After that, we drove back to her house and said goodbye. It kind of sucked, though she was more worried about me being able to drive home safely in my semi-shocked state. I promised to text her when I got home, which for me meant sending her this picture:

Becky's not even hot.

Becky’s not even hot.

Anyway. I’m not here to describe the details of my relationship, nor its especially clean end. Rather, I’m going to re-iterate something I briefly described in a post the night before I turned eighteen. I defer to childhood me:

“Here’s the thing. There’s no such thing as a definitive goodbye anymore. When you say bye to someone who’s leaving, you’re still going to stay connected on Facebook, and Twitter, and maybe they’ll even visit occasionally.

To use an example: when you say goodbye to your friends before going off to college, it isn’t a definitive goodbye. You’ll still see them during the holidays, and you’ll text them, etc. Let’s agree that the reason we say goodbye is because the WAY we see them is about to change. Instead of hanging out every day, you’ll hang out a few times a year. Less and less as time goes by, and eventually, you’ll stop. Then you realize you don’t really miss them anymore. And you wonder what even happened when you weren’t looking.”

I think that’s a good starting point for my ‘goodbye’ posts. There are two main reasons I’m sad to leave people behind. The first is because I’m going to miss spending time with them, and talking to them, and doing fun things with them.

But the second reason is really why it’s so hard. That being, I’m scared to death that my friends are going to forget about me.

Not entirely, of course. But they’ll move on, make new friends, and I’ll just be a set of old memories. See, I’m not worried about it happening the other way around. I’m quite confident that I’ll still hold onto my friends when I leave, and that I won’t entirely move on from them. It’s just that, I’m afraid they’ll move on from me.

Believe it or not, I’m an optimist. And I think that college is no excuse to really say goodbye to your friends. Think about it: we’re in school from end of August to end of November (three months’ wait). Then we go back; home by mid-December (three weeks’ wait). Then we get to see each other until school starts again in February; home for spring break (six weeks’ wait). Then we go back; home by mid-May (eight weeks’ wait).

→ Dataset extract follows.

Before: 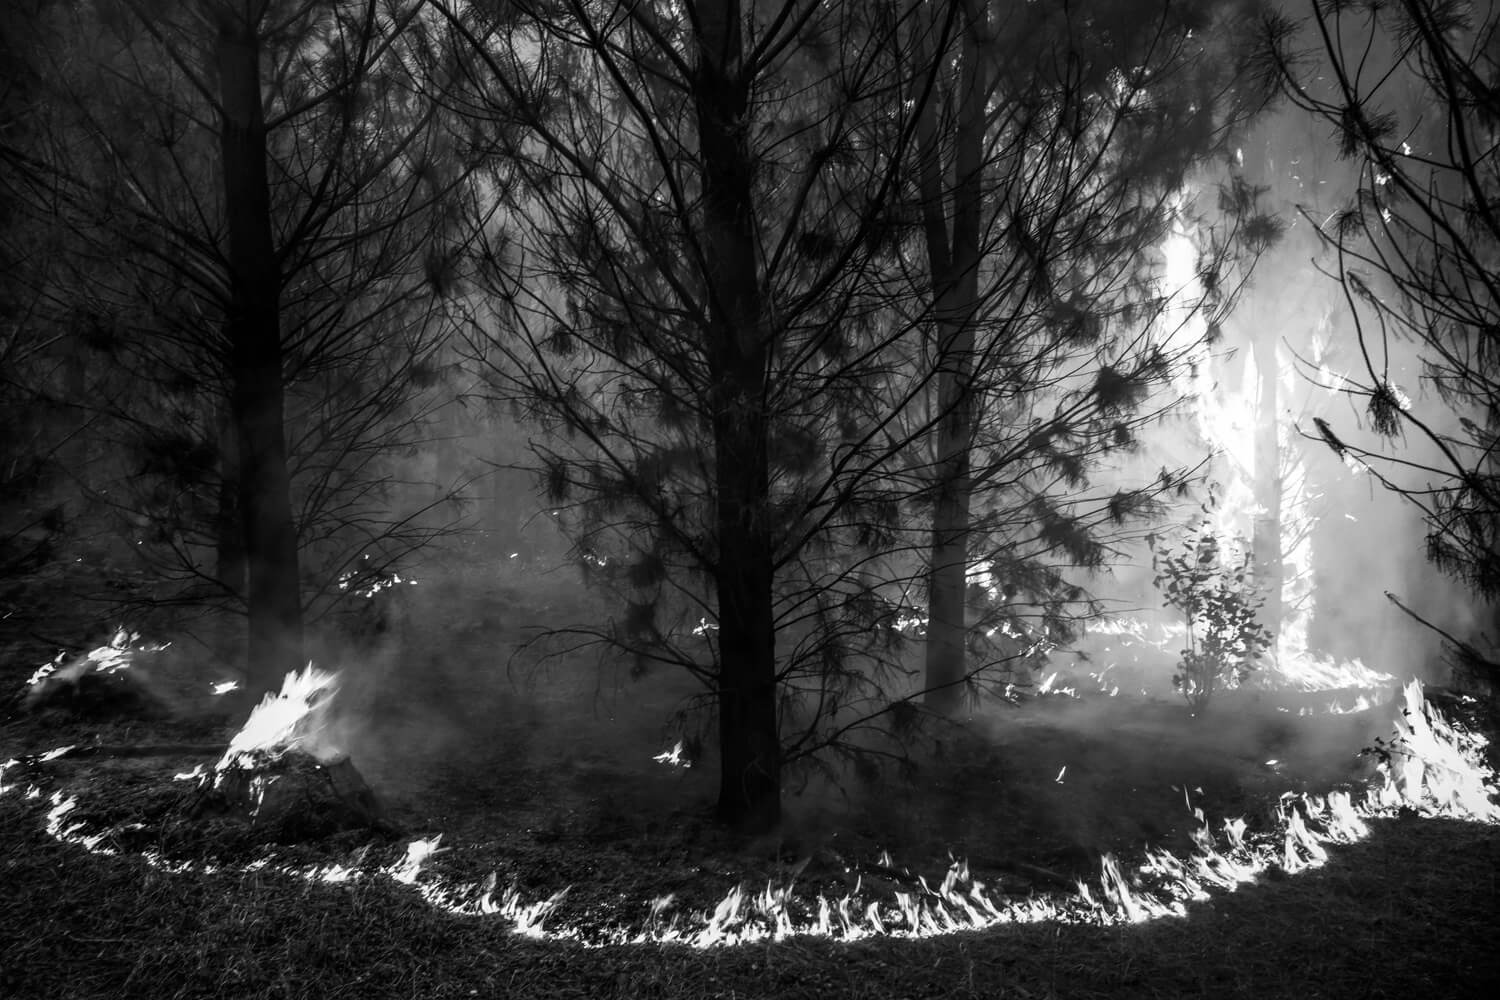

And at that point, we have a whole new summer to see each other again.

So yes, I’m willing to hold on to my friends, accepting the fact that it’ll be a little different but that we’ll still get to see each other. And I just really hope, pray, that when we do, it’ll be like old times.

I really do hope my friends are willing to hold onto this. I understand that I’m going to meet a whole new set of people up at college, and I’m going to love them, too. But I promise myself—publicly, now, so I can’t back out—to never let go of my old friends. To always be available to text or talk to them, just like I am now. And to hang out whenever I’m home.

Just like everything used to be, except with a lot more stories to tell each other.